CD 3

Série “Boemia - Crônica Ensaiada de Uma Cidade” - (Eduardo Marques)

Letras do CD 3


1 - “Lembrando Vila Isabel” (Eduardo Marques) - Meu Deus, ainda lembro / Na Vinte e Oito de Setembro / O bonde Barão de Drummond / E o motorneiro Agamenon / Do posto de gasolina / De fronte à Escola Argentina / Onde aprendi a lição: Ivo viu a uva / Pegava rolimã pra fazer carro de bilha / E desfilar com a filha do dono do armazém / “Seu Waldomiro Neném”, que dava bala com o troco / Pois não havia inflação / Aquilo é que era vidão / No Pedro Ernesto, hospital muito modesto / Fez-se a circuncisão / E era um garoto cristão / Nossa Senhora de Lourdes, foi nessa igreja que eu pude / Riscar no chão o pião / Até pegava na mão / Nas aulas de catecismo pra primeira comunhão / Quase virei sacristão / Mas cochilei no sermão / Pecava muito à vontade / Mas confessava pro padre e recebia o perdão / De penitência uma oração / Descia a Jorge Rudge pra jogar bola de gude na Felipe Camarão / Voltava cheio de mão / E atrás do Colégio Estadual João Alfredo eu só pegava balão / Era “japona” e “tangerina” / Que nego soltava da Favela do Esqueleto em noite de São João / De canjiquinha e quentão / De calça remendada / Camisa quadriculada / Lenço no pescoço / E um bigodinho de carvão / No bafo-bafo troquei meu canivete / Por uma carimbada do “Seu Garrincha Mané”/ Conservando o topete, brilhantina, “Gumex” / Mascava chicletes tutti-fruti, hortelã, da “Ping-Pong” / E no estribo do bonde fazia de patinete / Até ao Instituto La-fayette / E a professora de história / Não me sai da memória / Foi a primeira paixão / Aquilo é que era tesão / Até que um dia me pegou com uma cola / E meteu a caneta / Tirei zero na prova / Troquei o livro de História  / Por uma revistinha de tocar... / Violão.../


2 - “Mãe e Filha” (Eduardo Marques) - Aonde uma ia, atrás da outra, a outra também ia / E ninguém sabia qual era a filha da mãe / Qual era a mãe da filha / Era a cara de uma e a cara da outra / E ninguém as distinguia / Quando uma saia, atrás da outra / E a outra, atrás da outra, também ia / Quando uma recebia em casa / A outra escondida assistia / Enquanto uma se exibia no jardim a outra em casa adormecia / Eram como duas sombras, um espelho / Quase uma fotografia / Pareciam irmãs gêmeas / Mas no, entanto, era só a mãe e a filha / Mas um dia aconteceu / Que uma conheceu alguém que não sabia / Nunca quando uma era a outra / E por isso até se confundia / E um dia por acaso se deitou com uma que se oferecia / E amou à outra, sem saber se amava / Uma que era mãe ou filha / Nesse dia de repente uma abriu a porta / E assim assustada / Olhou para a outra, que lhe estendeu / A mão, ainda atordoada / E uma ânsia louca fez unir / As bocas com tanta energia / Que ninguém sabia / Qual era a filha da mãe / Qual era a mãe da filha / A filha da mãe, a mãe da filha / A filha da mãe, a mãe da filha / Umhum...

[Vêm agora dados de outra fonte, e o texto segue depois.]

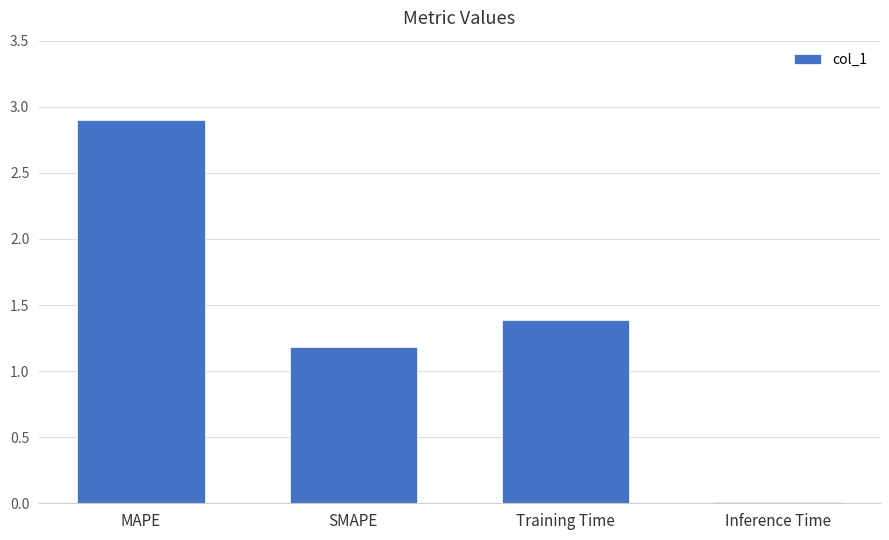

How many categories are shown in the chart?

4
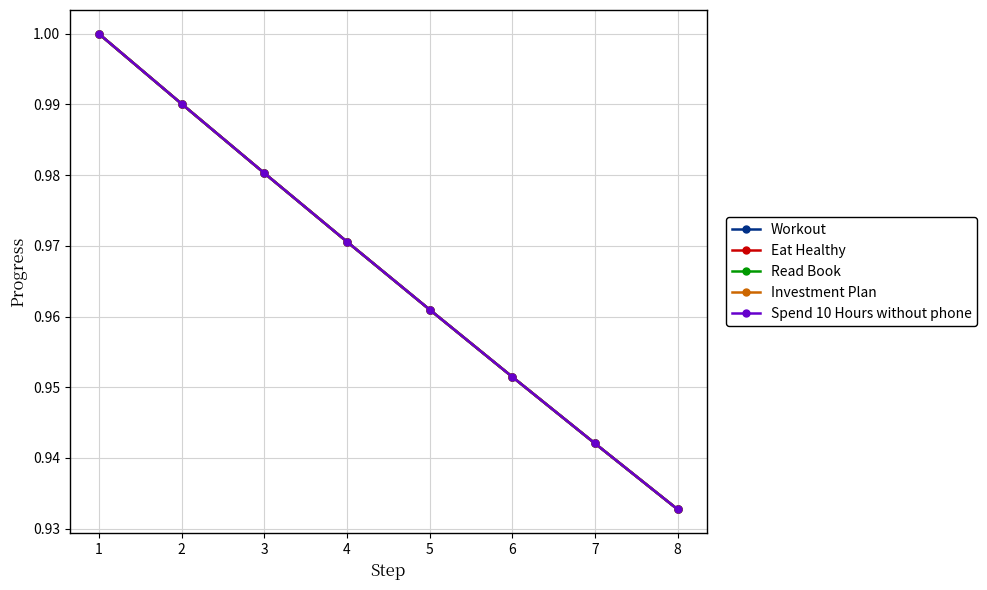

At which category is the sum across all series the highest?

1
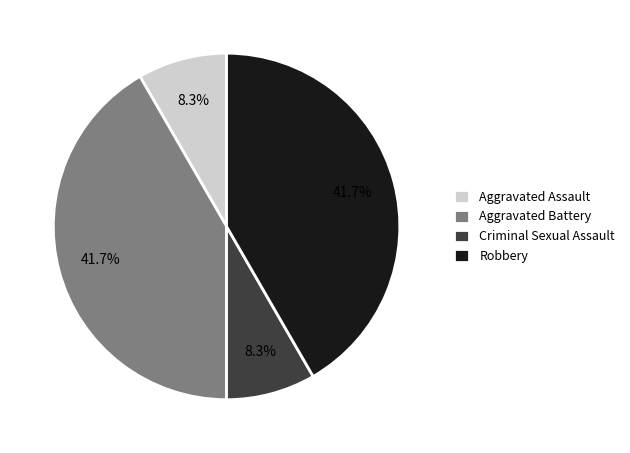

True or false: Aggravated Battery accounts for 49% of the total.

False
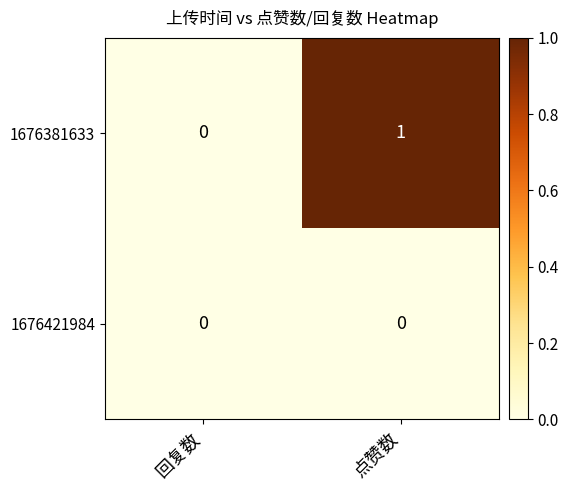

The 1676381633 series shows 0 at 回复数. True or false?

True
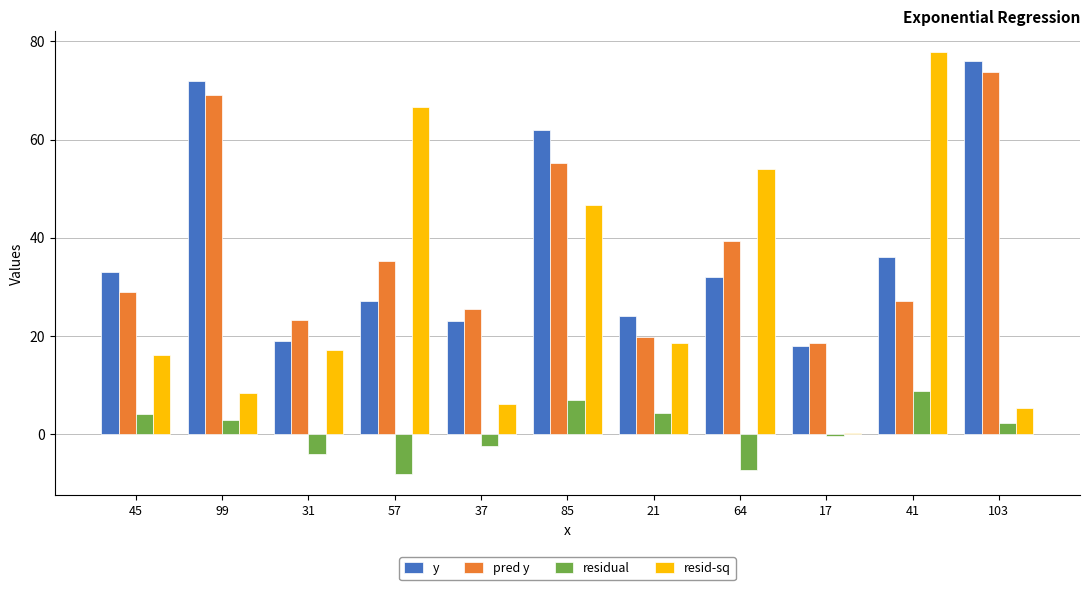

What is the approximate value of pred y at 64?

39.4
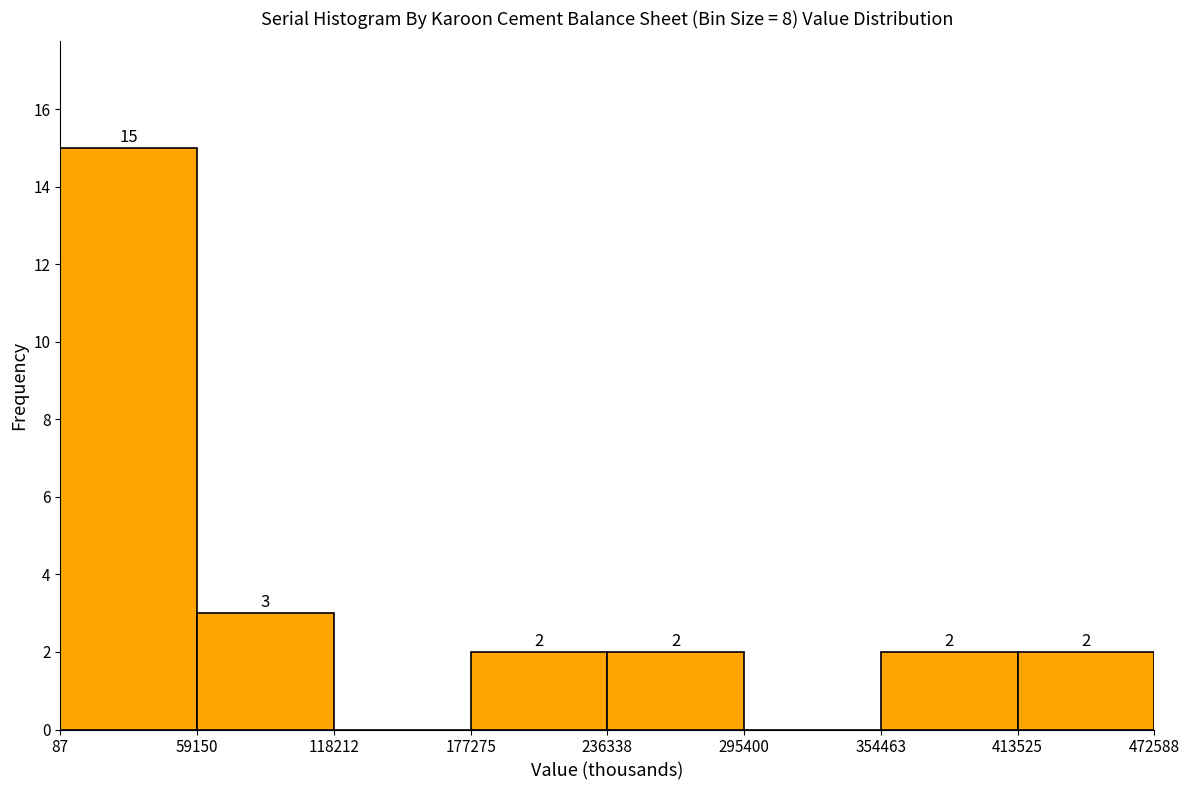

Over which range of the x-axis is the bar tallest?

87 to 59150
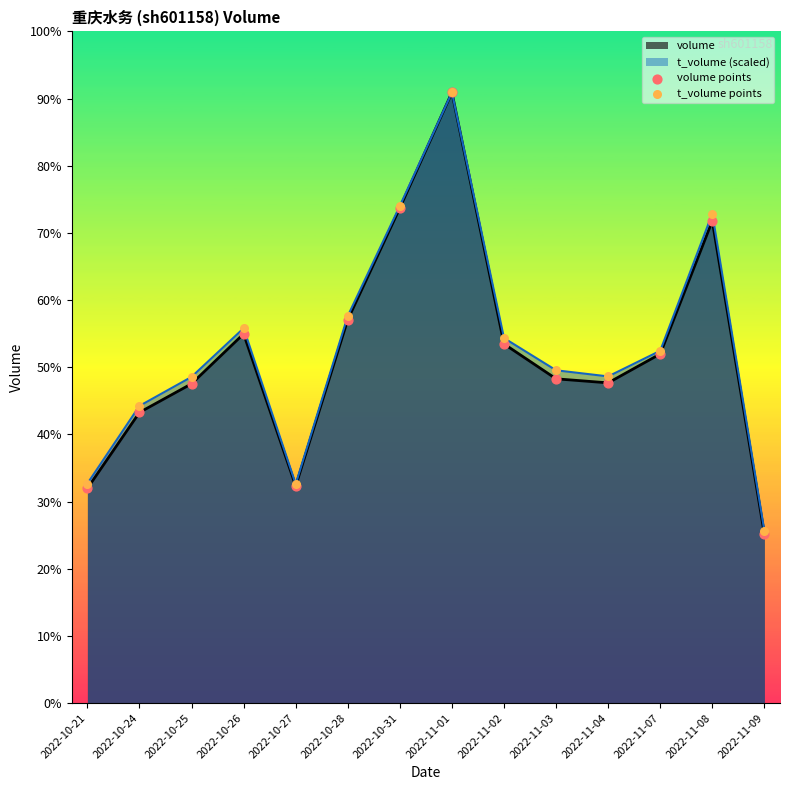

At how many categories does at least one series exceed 70096?

1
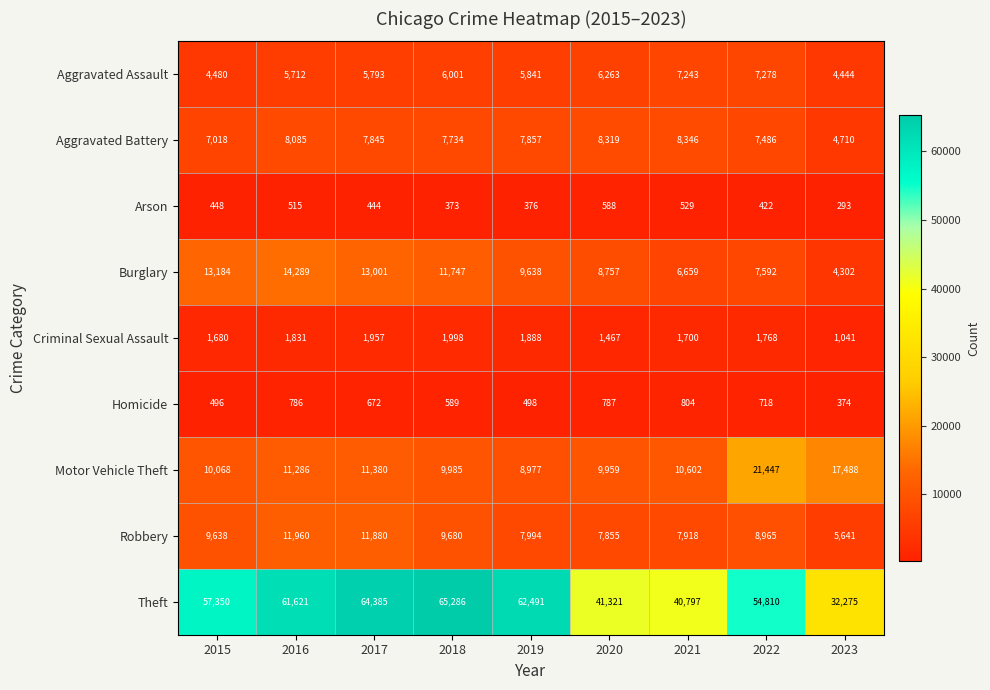

At which category is the sum across all series the highest?

2017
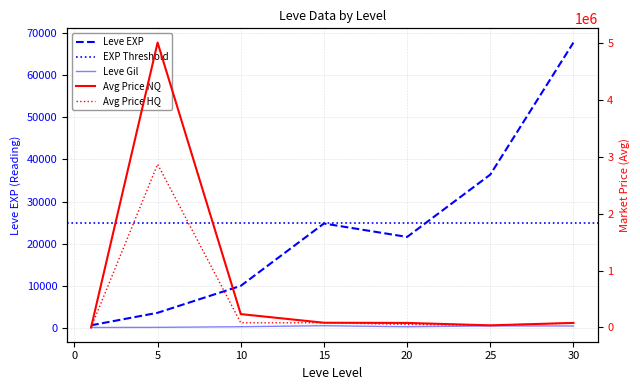

At which label does Leve EXP reach its peak?

30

3 - “Maquiagem” (Eduardo Marques) - Chorei / Mas retoquei a maquiagem / Vi do espelho a metade / Do teu sorriso e brinquei / Fingi, que também já era tarde / Arrumei o penteado e saí / E ainda te beijei ao me vestir / Olhei de relance, na escada / Vi a porta encostada sem bater / Como se quisesse assim me convencer / Que eu ficasse de uma vez pra decidir / Manchei de pirraça a toalha de batom / Que é pra ver se por acaso ela encontrar / Não te obriga de uma vez a me esquecer / Ou de uma vez enfim me procurar / Me procurar / Me procurar...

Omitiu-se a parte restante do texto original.